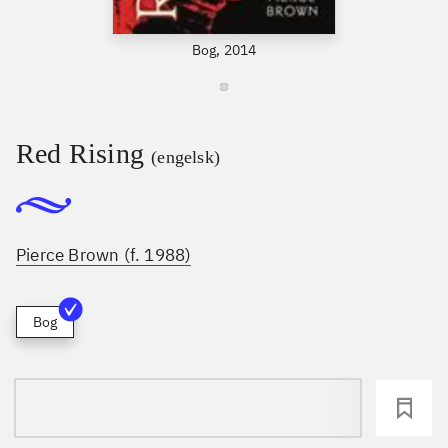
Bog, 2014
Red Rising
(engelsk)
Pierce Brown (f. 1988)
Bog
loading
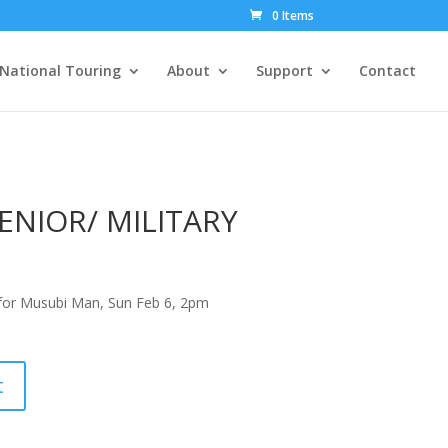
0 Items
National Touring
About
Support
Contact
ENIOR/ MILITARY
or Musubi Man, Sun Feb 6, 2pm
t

WORK TO BE COMPLETED:
Return only the lines from the one that contains "Pierce Brown (f. 1988)" through the closing line of the data, inclusive, reproduced exactly and with every picture left out.

FINAL ANSWER:
Pierce Brown (f. 1988)
Bog
loading
0 Items
National Touring
About
Support
Contact
ENIOR/ MILITARY
or Musubi Man, Sun Feb 6, 2pm
t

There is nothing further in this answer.